A spread from the hymnal used in the Vibrant Evangelical Church of Amganad in Banaue. Photo by KABEL MISKHA LIGOT
This discussion on our vernaculars isn’t new, nor is it a conversation that can be held in one sitting. This isn’t about sterilizing the soul of these languages that can’t be put into words, or separating them from the often highly-localized social spaces that we often cage them in. This is about letting those languages in and around us speak — not drowning them out. Let’s learn songs and riddles from our cousins and neighbors, let’s ask our grandparents and househelpers questions. Let’s add more languages to our bilingual children’s books. We’ll find that not only are these languages more accessible than we think, but also the small steps we can take towards amplifying them can be extremely simple.
In order to fully understand who we are as a people, we need to see beyond this rigid English/Filipino binary and treat these other languages more as voices, less as background noise. By doing so, we open ourselves to over 187 new ways of understanding ourselves: this isn’t about regional divisiveness or completely dismantling the large project we’ve begun on solidifying a national language.
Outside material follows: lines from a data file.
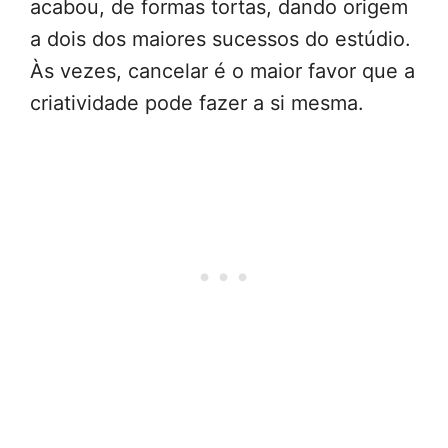
acabou, de formas tortas, dando origem
a dois dos maiores sucessos do estúdio.
Às vezes, cancelar é o maior favor que a
criatividade pode fazer a si mesma.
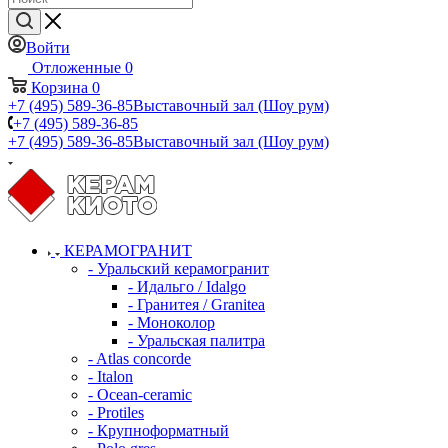
Войти
Отложенные
0
Корзина
0
+7 (495) 589-36-85
Выставочный зал (Шоу рум)
+7 (495) 589-36-85
+7 (495) 589-36-85
Выставочный зал (Шоу рум)
КЕРАМОГРАНИТ
- Уральский керамогранит
- Идальго / Idalgo
- Гранитея / Granitea
- Моноколор
- Уральская палитра
- Atlas concorde
- Italon
- Ocean-ceramic
- Protiles
- Крупноформатный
This is about reiterating our story to ourselves over and over again, with a new timbre in our voice in every repetition, rediscovering who we are each time.
In order to fully understand who we are as a people, we need to see beyond this rigid English/Filipino binary and treat these other languages more as voices, less as background noise. By doing so, we open ourselves to over 187 new ways of understanding ourselves.
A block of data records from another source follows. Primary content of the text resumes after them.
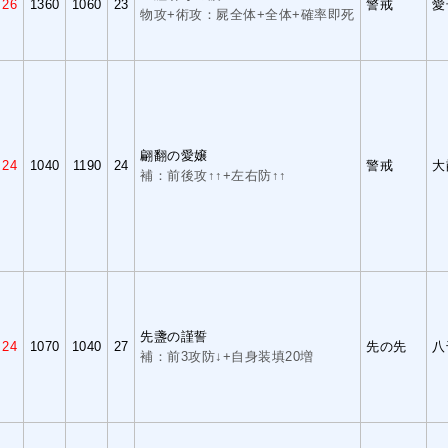
26
1360
1060
23
警戒
愛
物攻+術攻：屍全体+全体+確率即死
翩翻の愛嬢
24
1040
1190
24
警戒
大
補：前後攻↑↑+左右防↑↑
先盞の謹誓
24
1070
1040
27
先の先
八
補：前3攻防↓+自身装填20増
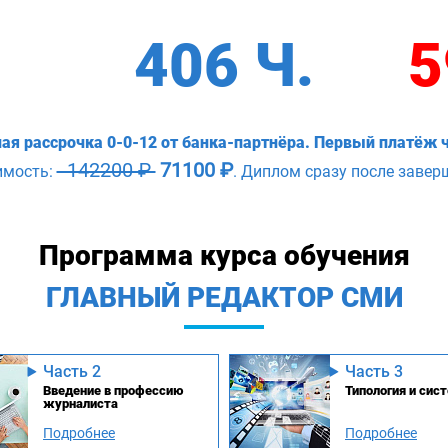
406 Ч.
5
ая рассрочка 0-0-12 от банка-партнёра. Первый платёж ч
142200 ₽
71100 ₽
имость:
. Диплом сразу после завер
Программа курса обучения
ГЛАВНЫЙ РЕДАКТОР СМИ
Часть 2
Часть 3
Введение в профессию
Типология и си
журналиста
Подробнее
Подробнее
“The voices are different, yet they belong to one hand or one body,” Bobis writes in her collection. “And as such, the preferred language at any moment [is] not a conscious choice at all.” These voices we’ve treated as background noise have existed for thousands of years; all we have to do is listen. They are far from lost or dead, they just require our amplification. We must give them the leeway they fully deserve. And like a Bicolano poet in Australia, or the community in that small Ifugao church, perhaps a good number of us will be fortunate to find that these other voices have been in our mouths all along, existing alongside the voices we knew prior, ready to speak just as clearly.